# Problem to solve
Your task is to copy all of the data exactly.

# Dataset records
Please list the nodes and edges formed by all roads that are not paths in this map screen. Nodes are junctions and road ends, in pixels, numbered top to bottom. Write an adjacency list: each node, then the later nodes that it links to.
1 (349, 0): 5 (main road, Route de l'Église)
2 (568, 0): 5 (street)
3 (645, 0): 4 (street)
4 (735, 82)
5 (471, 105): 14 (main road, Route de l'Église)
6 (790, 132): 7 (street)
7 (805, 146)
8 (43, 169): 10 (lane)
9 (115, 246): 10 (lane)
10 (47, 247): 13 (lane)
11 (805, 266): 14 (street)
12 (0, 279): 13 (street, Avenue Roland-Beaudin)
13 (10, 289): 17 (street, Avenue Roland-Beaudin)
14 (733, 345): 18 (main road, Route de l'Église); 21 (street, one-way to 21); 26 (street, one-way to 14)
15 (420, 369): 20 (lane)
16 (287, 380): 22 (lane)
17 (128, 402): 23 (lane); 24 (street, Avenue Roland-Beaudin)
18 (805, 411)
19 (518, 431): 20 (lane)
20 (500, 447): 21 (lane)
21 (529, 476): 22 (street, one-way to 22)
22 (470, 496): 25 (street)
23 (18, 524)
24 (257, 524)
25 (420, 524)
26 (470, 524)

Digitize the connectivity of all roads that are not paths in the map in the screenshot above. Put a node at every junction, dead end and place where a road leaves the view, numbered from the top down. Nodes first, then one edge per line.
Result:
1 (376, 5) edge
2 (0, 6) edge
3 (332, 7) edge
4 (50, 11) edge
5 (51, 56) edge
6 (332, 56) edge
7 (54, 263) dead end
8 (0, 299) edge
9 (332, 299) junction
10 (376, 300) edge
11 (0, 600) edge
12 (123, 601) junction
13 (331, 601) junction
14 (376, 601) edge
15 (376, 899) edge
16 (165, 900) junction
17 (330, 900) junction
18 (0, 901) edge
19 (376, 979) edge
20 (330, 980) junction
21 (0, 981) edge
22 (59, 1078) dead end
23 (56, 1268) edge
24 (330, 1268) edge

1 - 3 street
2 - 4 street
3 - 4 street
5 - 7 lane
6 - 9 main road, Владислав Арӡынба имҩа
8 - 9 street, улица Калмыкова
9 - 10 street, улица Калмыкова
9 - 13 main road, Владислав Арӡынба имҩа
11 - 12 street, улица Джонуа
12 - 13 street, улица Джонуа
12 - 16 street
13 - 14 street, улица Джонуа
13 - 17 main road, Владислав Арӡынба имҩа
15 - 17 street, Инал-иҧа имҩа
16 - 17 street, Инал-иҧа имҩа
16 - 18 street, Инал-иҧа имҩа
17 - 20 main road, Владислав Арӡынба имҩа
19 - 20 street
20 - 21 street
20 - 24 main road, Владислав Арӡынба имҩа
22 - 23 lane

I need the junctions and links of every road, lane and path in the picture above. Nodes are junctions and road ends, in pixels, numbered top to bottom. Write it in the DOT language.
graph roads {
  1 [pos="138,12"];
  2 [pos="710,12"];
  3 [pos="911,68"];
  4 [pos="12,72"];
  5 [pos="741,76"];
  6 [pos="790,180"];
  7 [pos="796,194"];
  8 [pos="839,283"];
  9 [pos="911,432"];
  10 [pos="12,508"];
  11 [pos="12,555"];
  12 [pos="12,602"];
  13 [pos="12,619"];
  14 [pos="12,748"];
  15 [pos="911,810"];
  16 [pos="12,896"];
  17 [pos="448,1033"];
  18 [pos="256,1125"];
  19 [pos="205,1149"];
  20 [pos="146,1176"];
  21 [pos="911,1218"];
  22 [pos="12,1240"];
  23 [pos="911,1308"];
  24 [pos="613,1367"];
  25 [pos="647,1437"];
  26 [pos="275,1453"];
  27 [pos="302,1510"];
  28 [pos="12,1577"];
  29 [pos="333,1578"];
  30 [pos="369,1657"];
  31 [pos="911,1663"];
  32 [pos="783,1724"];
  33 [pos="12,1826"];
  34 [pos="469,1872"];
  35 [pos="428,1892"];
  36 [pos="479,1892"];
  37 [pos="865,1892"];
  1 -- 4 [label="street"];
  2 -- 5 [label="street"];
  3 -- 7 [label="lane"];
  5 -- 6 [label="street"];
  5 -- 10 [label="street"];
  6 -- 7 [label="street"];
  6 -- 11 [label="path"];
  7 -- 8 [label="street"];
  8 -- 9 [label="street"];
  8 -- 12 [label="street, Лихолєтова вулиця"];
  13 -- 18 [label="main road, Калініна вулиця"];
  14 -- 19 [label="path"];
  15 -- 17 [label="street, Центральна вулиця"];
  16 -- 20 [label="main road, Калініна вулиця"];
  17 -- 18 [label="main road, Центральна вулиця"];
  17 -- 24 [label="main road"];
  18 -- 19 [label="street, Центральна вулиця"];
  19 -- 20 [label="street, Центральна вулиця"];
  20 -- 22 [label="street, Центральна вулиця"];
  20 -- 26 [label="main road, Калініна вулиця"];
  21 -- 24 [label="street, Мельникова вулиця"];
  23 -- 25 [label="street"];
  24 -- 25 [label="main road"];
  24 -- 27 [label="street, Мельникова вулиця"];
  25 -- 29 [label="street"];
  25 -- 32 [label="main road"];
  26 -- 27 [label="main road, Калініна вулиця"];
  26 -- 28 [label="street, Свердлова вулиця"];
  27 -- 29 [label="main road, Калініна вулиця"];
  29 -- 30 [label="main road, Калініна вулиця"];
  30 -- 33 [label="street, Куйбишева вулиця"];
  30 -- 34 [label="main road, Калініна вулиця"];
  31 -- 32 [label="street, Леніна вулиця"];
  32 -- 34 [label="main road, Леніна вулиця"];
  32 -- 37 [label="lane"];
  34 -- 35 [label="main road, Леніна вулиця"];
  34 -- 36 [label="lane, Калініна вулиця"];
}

# Task solution
Please list the nodes and edges formed by all roads that are not paths in this map screen. Nodes are junctions and road ends, in pixels, numbered top to bottom. Write an adjacency list: each node, then the later nodes that it links to.
1 (349, 0): 5 (main road, Route de l'Église)
2 (568, 0): 5 (street)
3 (645, 0): 4 (street)
4 (735, 82)
5 (471, 105): 14 (main road, Route de l'Église)
6 (790, 132): 7 (street)
7 (805, 146)
8 (43, 169): 10 (lane)
9 (115, 246): 10 (lane)
10 (47, 247): 13 (lane)
11 (805, 266): 14 (street)
12 (0, 279): 13 (street, Avenue Roland-Beaudin)
13 (10, 289): 17 (street, Avenue Roland-Beaudin)
14 (733, 345): 18 (main road, Route de l'Église); 21 (street, one-way to 21); 26 (street, one-way to 14)
15 (420, 369): 20 (lane)
16 (287, 380): 22 (lane)
17 (128, 402): 23 (lane); 24 (street, Avenue Roland-Beaudin)
18 (805, 411)
19 (518, 431): 20 (lane)
20 (500, 447): 21 (lane)
21 (529, 476): 22 (street, one-way to 22)
22 (470, 496): 25 (street)
23 (18, 524)
24 (257, 524)
25 (420, 524)
26 (470, 524)

Digitize the connectivity of all roads that are not paths in the map in the screenshot above. Put a node at every junction, dead end and place where a road leaves the view, numbered from the top down. Nodes first, then one edge per line.
Result:
1 (376, 5) edge
2 (0, 6) edge
3 (332, 7) edge
4 (50, 11) edge
5 (51, 56) edge
6 (332, 56) edge
7 (54, 263) dead end
8 (0, 299) edge
9 (332, 299) junction
10 (376, 300) edge
11 (0, 600) edge
12 (123, 601) junction
13 (331, 601) junction
14 (376, 601) edge
15 (376, 899) edge
16 (165, 900) junction
17 (330, 900) junction
18 (0, 901) edge
19 (376, 979) edge
20 (330, 980) junction
21 (0, 981) edge
22 (59, 1078) dead end
23 (56, 1268) edge
24 (330, 1268) edge

1 - 3 street
2 - 4 street
3 - 4 street
5 - 7 lane
6 - 9 main road, Владислав Арӡынба имҩа
8 - 9 street, улица Калмыкова
9 - 10 street, улица Калмыкова
9 - 13 main road, Владислав Арӡынба имҩа
11 - 12 street, улица Джонуа
12 - 13 street, улица Джонуа
12 - 16 street
13 - 14 street, улица Джонуа
13 - 17 main road, Владислав Арӡынба имҩа
15 - 17 street, Инал-иҧа имҩа
16 - 17 street, Инал-иҧа имҩа
16 - 18 street, Инал-иҧа имҩа
17 - 20 main road, Владислав Арӡынба имҩа
19 - 20 street
20 - 21 street
20 - 24 main road, Владислав Арӡынба имҩа
22 - 23 lane

I need the junctions and links of every road, lane and path in the picture above. Nodes are junctions and road ends, in pixels, numbered top to bottom. Write it in the DOT language.
graph roads {
  1 [pos="138,12"];
  2 [pos="710,12"];
  3 [pos="911,68"];
  4 [pos="12,72"];
  5 [pos="741,76"];
  6 [pos="790,180"];
  7 [pos="796,194"];
  8 [pos="839,283"];
  9 [pos="911,432"];
  10 [pos="12,508"];
  11 [pos="12,555"];
  12 [pos="12,602"];
  13 [pos="12,619"];
  14 [pos="12,748"];
  15 [pos="911,810"];
  16 [pos="12,896"];
  17 [pos="448,1033"];
  18 [pos="256,1125"];
  19 [pos="205,1149"];
  20 [pos="146,1176"];
  21 [pos="911,1218"];
  22 [pos="12,1240"];
  23 [pos="911,1308"];
  24 [pos="613,1367"];
  25 [pos="647,1437"];
  26 [pos="275,1453"];
  27 [pos="302,1510"];
  28 [pos="12,1577"];
  29 [pos="333,1578"];
  30 [pos="369,1657"];
  31 [pos="911,1663"];
  32 [pos="783,1724"];
  33 [pos="12,1826"];
  34 [pos="469,1872"];
  35 [pos="428,1892"];
  36 [pos="479,1892"];
  37 [pos="865,1892"];
  1 -- 4 [label="street"];
  2 -- 5 [label="street"];
  3 -- 7 [label="lane"];
  5 -- 6 [label="street"];
  5 -- 10 [label="street"];
  6 -- 7 [label="street"];
  6 -- 11 [label="path"];
  7 -- 8 [label="street"];
  8 -- 9 [label="street"];
  8 -- 12 [label="street, Лихолєтова вулиця"];
  13 -- 18 [label="main road, Калініна вулиця"];
  14 -- 19 [label="path"];
  15 -- 17 [label="street, Центральна вулиця"];
  16 -- 20 [label="main road, Калініна вулиця"];
  17 -- 18 [label="main road, Центральна вулиця"];
  17 -- 24 [label="main road"];
  18 -- 19 [label="street, Центральна вулиця"];
  19 -- 20 [label="street, Центральна вулиця"];
  20 -- 22 [label="street, Центральна вулиця"];
  20 -- 26 [label="main road, Калініна вулиця"];
  21 -- 24 [label="street, Мельникова вулиця"];
  23 -- 25 [label="street"];
  24 -- 25 [label="main road"];
  24 -- 27 [label="street, Мельникова вулиця"];
  25 -- 29 [label="street"];
  25 -- 32 [label="main road"];
  26 -- 27 [label="main road, Калініна вулиця"];
  26 -- 28 [label="street, Свердлова вулиця"];
  27 -- 29 [label="main road, Калініна вулиця"];
  29 -- 30 [label="main road, Калініна вулиця"];
  30 -- 33 [label="street, Куйбишева вулиця"];
  30 -- 34 [label="main road, Калініна вулиця"];
  31 -- 32 [label="street, Леніна вулиця"];
  32 -- 34 [label="main road, Леніна вулиця"];
  32 -- 37 [label="lane"];
  34 -- 35 [label="main road, Леніна вулиця"];
  34 -- 36 [label="lane, Калініна вулиця"];
}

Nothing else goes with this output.